Comment From: jbrockmendel

And what do you mean with 'array-like' in this case?

https://github.com/pandas-dev/pandas/blob/master/pandas/core/ops.py#L842

isinstance(y, (np.ndarray, ABCSeries, ABCIndexClass)) (presumably we'll let through PeriodArray etc before long)

        # PeriodIndex.ravel() returns int64 dtype, so we have
        # to work around that case.  See GH#19956
        yrav = y if is_period_dtype(y) else y.ravel()
        mask = notna(xrav) & notna(yrav)

Comment From: jorisvandenbossche

But if the object is array, Series or Index, why do we want to ravel? Because all those are already 1D? (or the array can be 2D?)

Comment From: TomAugspurger

I think just checking if y.ndim > 1: yrav = y.ravel() is the way to go. Not so elegant, but it avoids the discussion of what "ravel" means for EA-backed Series, and inconsistencies between ndarray and ea-backed series.

Comment From: jorisvandenbossche

Anyway, mainly what I am trying to ask about: in this specific case that motivated the proposal, there might be a very easy way to also avoid duplicated code, without needing ravel ? We can simply check the dimension for example?

Comment From: jorisvandenbossche

Well, so exactly what @TomAugspurger said :-)

Comment From: jbrockmendel

But if the object is array, Series or Index, why do we want to ravel? Because all those are already 1D? (or the array can be 2D?)

The array can be 2D.

I think just checking if y.ndim > 1: yrav = y.ravel() is the way to go.

This is fine. The extant code also works fine.

but it avoids the discussion of what "ravel" means for EA-backed Series

That is pretty much what the Issue is about. We can certainly stick a pin in this, but long-term the method's behavior should match the standard usage of the term "ravel"

Comment From: TomAugspurger

Yeah, we'll certainly need to resolve this, but I think it depends a bit on the result of #19954, if you have any thoughts there.

On Fri, Oct 26, 2018 at 9:37 AM jbrockmendel notifications@github.com wrote:

But if the object is array, Series or Index, why do we want to ravel? Because all those are already 1D? (or the array can be 2D?)

The array can be 2D.

I think just checking if y.ndim > 1: yrav = y.ravel() is the way to go.

This is fine. The extant code also works fine.
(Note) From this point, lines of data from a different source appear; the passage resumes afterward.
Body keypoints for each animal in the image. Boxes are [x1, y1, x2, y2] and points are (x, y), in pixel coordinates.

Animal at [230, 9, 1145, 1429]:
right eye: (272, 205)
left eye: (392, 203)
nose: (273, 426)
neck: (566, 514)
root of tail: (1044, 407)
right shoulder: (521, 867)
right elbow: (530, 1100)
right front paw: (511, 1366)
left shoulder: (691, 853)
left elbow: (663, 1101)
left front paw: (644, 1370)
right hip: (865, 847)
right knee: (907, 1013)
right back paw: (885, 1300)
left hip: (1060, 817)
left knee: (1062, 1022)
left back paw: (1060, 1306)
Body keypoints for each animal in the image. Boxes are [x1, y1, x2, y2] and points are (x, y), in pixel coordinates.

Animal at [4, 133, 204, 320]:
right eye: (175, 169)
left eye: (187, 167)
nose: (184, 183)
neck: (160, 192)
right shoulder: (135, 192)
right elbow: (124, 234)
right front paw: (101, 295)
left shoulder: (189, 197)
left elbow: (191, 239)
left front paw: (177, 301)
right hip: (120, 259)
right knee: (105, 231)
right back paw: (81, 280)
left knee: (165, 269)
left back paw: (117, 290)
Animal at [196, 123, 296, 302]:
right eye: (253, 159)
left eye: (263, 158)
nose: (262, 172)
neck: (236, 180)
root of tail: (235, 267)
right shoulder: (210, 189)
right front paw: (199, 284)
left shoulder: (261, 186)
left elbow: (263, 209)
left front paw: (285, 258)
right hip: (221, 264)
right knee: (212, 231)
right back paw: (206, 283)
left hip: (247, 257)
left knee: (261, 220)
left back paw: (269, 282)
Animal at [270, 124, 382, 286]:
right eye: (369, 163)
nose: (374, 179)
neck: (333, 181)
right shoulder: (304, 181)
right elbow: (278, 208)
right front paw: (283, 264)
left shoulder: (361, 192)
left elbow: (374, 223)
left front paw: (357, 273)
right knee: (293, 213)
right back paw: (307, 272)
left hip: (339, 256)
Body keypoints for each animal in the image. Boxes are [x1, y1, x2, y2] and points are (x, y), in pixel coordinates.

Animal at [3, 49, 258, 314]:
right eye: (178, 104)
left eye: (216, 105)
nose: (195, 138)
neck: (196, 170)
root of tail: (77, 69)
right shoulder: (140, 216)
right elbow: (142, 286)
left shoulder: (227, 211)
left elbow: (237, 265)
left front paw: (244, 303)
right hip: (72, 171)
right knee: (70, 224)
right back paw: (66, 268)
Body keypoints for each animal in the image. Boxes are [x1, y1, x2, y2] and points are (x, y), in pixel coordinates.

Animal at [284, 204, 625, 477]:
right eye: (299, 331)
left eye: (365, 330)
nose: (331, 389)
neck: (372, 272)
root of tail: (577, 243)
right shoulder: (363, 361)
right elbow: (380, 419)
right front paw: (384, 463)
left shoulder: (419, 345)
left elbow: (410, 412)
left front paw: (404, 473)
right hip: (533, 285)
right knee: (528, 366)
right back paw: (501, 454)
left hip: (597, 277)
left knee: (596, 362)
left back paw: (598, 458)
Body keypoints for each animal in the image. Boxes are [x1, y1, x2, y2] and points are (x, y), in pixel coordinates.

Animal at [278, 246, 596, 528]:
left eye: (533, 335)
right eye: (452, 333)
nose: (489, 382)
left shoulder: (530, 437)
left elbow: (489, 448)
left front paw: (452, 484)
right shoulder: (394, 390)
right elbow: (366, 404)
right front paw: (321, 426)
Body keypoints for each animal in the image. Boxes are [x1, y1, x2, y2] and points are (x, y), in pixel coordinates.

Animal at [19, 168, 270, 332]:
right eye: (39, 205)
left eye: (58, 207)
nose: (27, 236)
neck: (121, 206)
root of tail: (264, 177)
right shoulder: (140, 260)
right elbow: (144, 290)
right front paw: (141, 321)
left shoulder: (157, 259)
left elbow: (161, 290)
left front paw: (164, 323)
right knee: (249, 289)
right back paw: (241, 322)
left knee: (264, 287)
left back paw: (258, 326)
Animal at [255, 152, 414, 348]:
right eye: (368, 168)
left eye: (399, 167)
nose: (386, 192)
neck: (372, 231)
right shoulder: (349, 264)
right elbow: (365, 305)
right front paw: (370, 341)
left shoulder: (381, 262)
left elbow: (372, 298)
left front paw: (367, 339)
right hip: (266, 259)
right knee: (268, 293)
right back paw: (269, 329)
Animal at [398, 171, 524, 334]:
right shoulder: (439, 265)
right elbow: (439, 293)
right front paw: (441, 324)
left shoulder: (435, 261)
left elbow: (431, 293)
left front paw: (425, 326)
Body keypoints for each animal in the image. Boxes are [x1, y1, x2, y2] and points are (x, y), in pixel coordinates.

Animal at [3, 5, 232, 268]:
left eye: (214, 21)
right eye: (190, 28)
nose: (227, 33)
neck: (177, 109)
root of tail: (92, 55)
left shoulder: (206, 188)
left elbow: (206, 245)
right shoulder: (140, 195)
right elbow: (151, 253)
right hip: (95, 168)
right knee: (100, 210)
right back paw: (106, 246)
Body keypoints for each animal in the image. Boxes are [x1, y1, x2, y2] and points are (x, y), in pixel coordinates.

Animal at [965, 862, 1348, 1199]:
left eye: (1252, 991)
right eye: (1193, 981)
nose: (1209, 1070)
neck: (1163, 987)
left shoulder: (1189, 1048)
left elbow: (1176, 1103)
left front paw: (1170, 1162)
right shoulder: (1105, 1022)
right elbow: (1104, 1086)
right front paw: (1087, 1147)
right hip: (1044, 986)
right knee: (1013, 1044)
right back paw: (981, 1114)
but it avoids the discussion of what "ravel" means for EA-backed Series

That is pretty much what the Issue is about. We can certainly stick a pin in this, but long-term the method's behavior should match the standard usage of the term "ravel"

— You are receiving this because you were mentioned. Reply to this email directly, view it on GitHub https://github.com/pandas-dev/pandas/issues/19956#issuecomment-433429878, or mute the thread https://github.com/notifications/unsubscribe-auth/ABQHIkZ77ozJxSuwAAPXD2QtdZz1jQHeks5uox4ngaJpZM4SY1EH .

Comment From: jbrockmendel

This deprecation was done in 1.2; closing.

Comment From: jorisvandenbossche

But did we ever follow-up on the discussion in https://github.com/pandas-dev/pandas/pull/36900? The deprecation warning still says that in the future it will return a view on self. Which still creates an inconsistency with Series.

Comment From: jbrockmendel

I see the appeal of being consistent with Series, but dont like the idea of materializing RangeIndex/MultiIndex.